Both women said they passed Lyme disease onto their children when they were pregnant.

“I want my son to know that I fought for him and I did the right thing so if something happens to me, my son will know I died fighting for him because at this point we’re dying from this disease, it’s killing us,“ Campirano said.

Bauer says she’s had success using naturopathic medicine.

“It’s very expensive, everything is out of pocket we’ve spent hundreds of thousands of dollars on treating four children and myself,” Bauer said.

Also at issue, the use of the term 'chronic Lyme disease.'

“It’s a real denial of science,” Bauer said.

The CDC said it’s been used to describe illnesses in patients with Lyme disease but often those patients have no evidence of a current or past infection.

Because of the confusion, the CDC says experts do not support its use.

“When you go in to see your primary care physician they’ll say we don’t believe in "Chronic Lyme" it doesn’t exist and they don’t believe the patients that they’re sick," said Enid Haller from Massachusetts.

Haller calls herself a 'whistleblower."

“The blood test doesn’t work for Lyme so they say you don’t have Lyme and you must go see a psychologist now because it’s in your head,” she said.

On the CDC’s website it says: “You may have heard that the blood test for Lyme disease is correctly positive only 65% of the time or less. This is misleading information. As with serologic tests for other infectious diseases, the accuracy of the test depends upon the stage of the disease.”.

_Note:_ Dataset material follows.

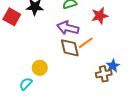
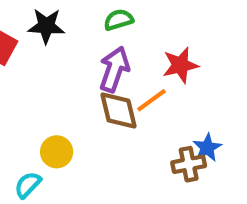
red star: (100, 16) -> (180, 65), moved
purple arrow: (68, 28) -> (114, 69), turned 95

When Halloran asked the CDC to respond to the criticisms. They sent the following statement:

Lyme disease is a serious illness that affects hundreds of thousands of people each year in the United States and tragically some experience long lasting debilitating consequences from their infection.  As the nation's health protection agency, CDC saves lives and protects people from health threats including Lyme disease by basing all public health decisions on the highest quality scientific data that is derived openly and objectively. The agency continues to raise awareness about the growing threat of Lyme and other tickborne diseases and just released this report on the problem.